- _Problem_: Copy each line of the data below in which the word "сайте" can be found.

- _Transcribed page contents_:
::::
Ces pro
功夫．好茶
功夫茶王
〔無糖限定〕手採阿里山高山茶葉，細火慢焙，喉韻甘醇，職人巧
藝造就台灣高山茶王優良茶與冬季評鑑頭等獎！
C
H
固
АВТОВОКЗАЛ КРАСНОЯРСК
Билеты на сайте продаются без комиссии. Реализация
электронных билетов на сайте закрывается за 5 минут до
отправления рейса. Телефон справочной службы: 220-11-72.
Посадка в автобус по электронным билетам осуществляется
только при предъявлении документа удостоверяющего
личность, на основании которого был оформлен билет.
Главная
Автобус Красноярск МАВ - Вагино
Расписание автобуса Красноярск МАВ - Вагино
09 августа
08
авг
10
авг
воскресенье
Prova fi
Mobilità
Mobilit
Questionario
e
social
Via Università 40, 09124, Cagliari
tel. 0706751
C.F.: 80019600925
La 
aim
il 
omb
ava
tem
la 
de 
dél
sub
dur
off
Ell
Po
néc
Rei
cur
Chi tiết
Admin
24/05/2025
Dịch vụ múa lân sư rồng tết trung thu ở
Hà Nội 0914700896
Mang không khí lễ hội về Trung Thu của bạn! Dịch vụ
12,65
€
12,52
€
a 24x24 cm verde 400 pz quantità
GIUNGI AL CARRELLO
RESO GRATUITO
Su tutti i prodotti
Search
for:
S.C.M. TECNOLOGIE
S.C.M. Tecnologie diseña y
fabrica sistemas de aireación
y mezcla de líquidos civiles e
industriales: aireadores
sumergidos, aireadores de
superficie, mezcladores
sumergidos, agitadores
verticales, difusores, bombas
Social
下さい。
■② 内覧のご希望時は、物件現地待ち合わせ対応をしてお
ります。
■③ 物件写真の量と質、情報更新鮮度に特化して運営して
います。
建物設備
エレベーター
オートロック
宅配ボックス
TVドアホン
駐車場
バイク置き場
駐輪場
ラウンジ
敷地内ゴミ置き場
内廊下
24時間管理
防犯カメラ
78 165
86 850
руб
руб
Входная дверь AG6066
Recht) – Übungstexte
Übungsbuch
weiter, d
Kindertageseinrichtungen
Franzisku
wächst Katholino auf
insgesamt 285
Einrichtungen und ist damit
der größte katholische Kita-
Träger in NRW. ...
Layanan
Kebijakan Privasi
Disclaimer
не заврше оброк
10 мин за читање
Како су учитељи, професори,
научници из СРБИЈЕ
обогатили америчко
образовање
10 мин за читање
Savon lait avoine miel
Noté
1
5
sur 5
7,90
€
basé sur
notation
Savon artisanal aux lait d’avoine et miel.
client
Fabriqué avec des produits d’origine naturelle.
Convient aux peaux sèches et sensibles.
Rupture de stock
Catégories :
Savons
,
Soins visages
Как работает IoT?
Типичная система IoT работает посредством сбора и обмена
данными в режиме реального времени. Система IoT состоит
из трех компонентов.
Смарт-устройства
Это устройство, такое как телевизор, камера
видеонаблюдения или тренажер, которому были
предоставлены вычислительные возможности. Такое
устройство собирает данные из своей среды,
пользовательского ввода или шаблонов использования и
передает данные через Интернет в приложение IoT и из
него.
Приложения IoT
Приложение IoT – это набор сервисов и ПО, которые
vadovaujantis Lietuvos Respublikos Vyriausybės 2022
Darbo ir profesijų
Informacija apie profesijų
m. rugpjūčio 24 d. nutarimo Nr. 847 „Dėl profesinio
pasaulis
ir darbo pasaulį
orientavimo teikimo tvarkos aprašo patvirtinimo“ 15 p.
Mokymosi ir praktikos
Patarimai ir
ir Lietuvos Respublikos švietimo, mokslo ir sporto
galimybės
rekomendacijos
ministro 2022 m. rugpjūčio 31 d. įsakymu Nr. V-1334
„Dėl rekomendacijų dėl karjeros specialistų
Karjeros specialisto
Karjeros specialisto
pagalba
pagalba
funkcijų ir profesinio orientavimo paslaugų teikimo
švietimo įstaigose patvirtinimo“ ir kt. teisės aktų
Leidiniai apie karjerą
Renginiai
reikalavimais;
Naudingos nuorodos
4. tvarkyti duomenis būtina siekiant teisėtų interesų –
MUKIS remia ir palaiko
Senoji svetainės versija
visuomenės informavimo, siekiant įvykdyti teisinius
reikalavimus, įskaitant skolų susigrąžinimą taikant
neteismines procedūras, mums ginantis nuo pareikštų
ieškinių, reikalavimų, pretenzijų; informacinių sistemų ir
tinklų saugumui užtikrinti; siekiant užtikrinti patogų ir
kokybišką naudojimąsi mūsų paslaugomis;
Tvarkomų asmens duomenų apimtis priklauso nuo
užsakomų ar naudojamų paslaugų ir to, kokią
::::
- _Exercise output_:
Билеты на сайте продаются без комиссии. Реализация
электронных билетов на сайте закрывается за 5 минут до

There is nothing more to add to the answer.